I found myself complaining at the end of most days. I repeatedly told myself “It’ll get better after college.” I kept thinking my passion would respark or I’d regret giving up something I used to love, but in effect, my dislike for those activities increased.
The one passion that grew in college was my love for sports journalism. I picked this career while I was a senior in high school based off of no experience doing the job. I just assumed I would love it since I enjoyed writing and I watched a lot of sports.
My time at Augustana proved to me that sports journalism is what I’m meant to do. I joined the Observer my first week of freshman year, and it was one of the best decisions I made while at Augustana.
This love is what ultimately made me decide to trade my final semester on campus for one spent interning in London. I want to experience my passion without the distractions of homework or extracurriculars. I may learn that I don’t enjoy sports writing as much as I think I do now, but I’d rather know sooner than later.
A couple weeks ago, I was on the phone with a professional in the sports writing world.

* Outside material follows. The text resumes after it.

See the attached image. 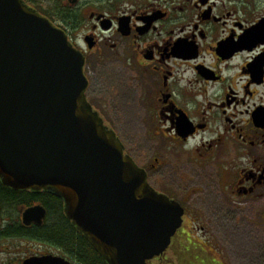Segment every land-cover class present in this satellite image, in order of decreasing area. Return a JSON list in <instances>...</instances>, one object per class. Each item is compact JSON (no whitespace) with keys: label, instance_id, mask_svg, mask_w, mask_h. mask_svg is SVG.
I'll return each mask as SVG.
<instances>
[{"label":"flooded vegetation","instance_id":"flooded-vegetation-1","mask_svg":"<svg viewBox=\"0 0 264 264\" xmlns=\"http://www.w3.org/2000/svg\"><path fill=\"white\" fill-rule=\"evenodd\" d=\"M24 1L65 25L60 24L85 58L87 99L116 132L97 94L94 104L88 94L89 67L107 65L115 90L140 109L143 142L134 150L122 142L125 154L157 193L182 206L179 230L190 217V229L202 234L193 245L215 248L203 237L209 231L202 220L212 218L215 228L214 220L227 210L264 199V0H108V12L89 11L81 38V0H67L64 7L72 13L65 17L43 14L36 2ZM65 207L48 191H16L0 178V264L45 256L77 264L66 244L42 234L68 226L81 243ZM31 208L38 211L25 219Z\"/></svg>","mask_w":264,"mask_h":264},{"label":"water","instance_id":"water-1","mask_svg":"<svg viewBox=\"0 0 264 264\" xmlns=\"http://www.w3.org/2000/svg\"><path fill=\"white\" fill-rule=\"evenodd\" d=\"M83 67L50 20L22 0H0V178L63 199L67 218L108 264H148L170 246L184 209L150 187L93 111ZM24 264L71 263L47 256Z\"/></svg>","mask_w":264,"mask_h":264},{"label":"rangeland","instance_id":"rangeland-1","mask_svg":"<svg viewBox=\"0 0 264 264\" xmlns=\"http://www.w3.org/2000/svg\"><path fill=\"white\" fill-rule=\"evenodd\" d=\"M36 3L42 11L47 9L54 15L56 5L61 3L64 6L67 0H36ZM86 4H89V8L84 11L82 9ZM110 6L108 0H81L77 12L83 24L79 26L76 34H79L80 38L83 35L82 30L89 22V11L99 9L106 13L110 10ZM59 24L65 26L62 23ZM79 42L82 43L81 40ZM88 72L92 79L88 93L92 103L95 102L94 94H97L98 101L101 102L100 109L104 112L108 125L118 132L123 143L125 142L131 150H134L133 145L139 146L143 142V136L139 132L143 130L139 107L126 104L123 91L115 90L109 80L106 64L93 63ZM95 72L98 75H94ZM239 206L242 208L241 211L230 209V211L227 210L225 216L216 218L215 228L209 225L213 223L212 218L206 217L202 220L209 231L203 237L213 242L215 248L207 244L193 245V242L197 243L202 238V234L190 229L192 220L188 217L184 231L180 229L177 232L167 252L161 259L151 261V263L149 261V264H264V199ZM198 256H201L202 262L197 261ZM211 257L217 259L211 260Z\"/></svg>","mask_w":264,"mask_h":264},{"label":"trees","instance_id":"trees-1","mask_svg":"<svg viewBox=\"0 0 264 264\" xmlns=\"http://www.w3.org/2000/svg\"><path fill=\"white\" fill-rule=\"evenodd\" d=\"M33 1L36 2V0ZM56 10L63 14V17L66 13L70 12V9L62 7L61 4H57ZM58 227L62 230L61 233L52 230H45L42 234L45 236L55 237L66 244L71 256L77 262V264H107L104 259L95 251V249H93L91 245L84 239V237H81V243L79 244L78 241L73 238L74 235L68 226Z\"/></svg>","mask_w":264,"mask_h":264}]
</instances>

At the end of our conversation, I asked him what final advice he had for me as I prepare to enter the workforce.
He told me his personal story of how he chose to follow his passion instead of what people expected of him. He said his true passion came as a surprise to him and that I might experience something similar when I begin working full time.
I laughed to myself thinking “I already know what I’m passionate about.” But, when the phone call ended, I sat and thought “Do I really know what I love to do?” I’m only 20 years old; I have time to figure out what my destined passion is.
No matter what you do in life, reflect on what activities you’re putting yourself through. Do you truly love what you do? If you don’t, make a change. It might be daunting, but I promise it will lead to a lot less complaining.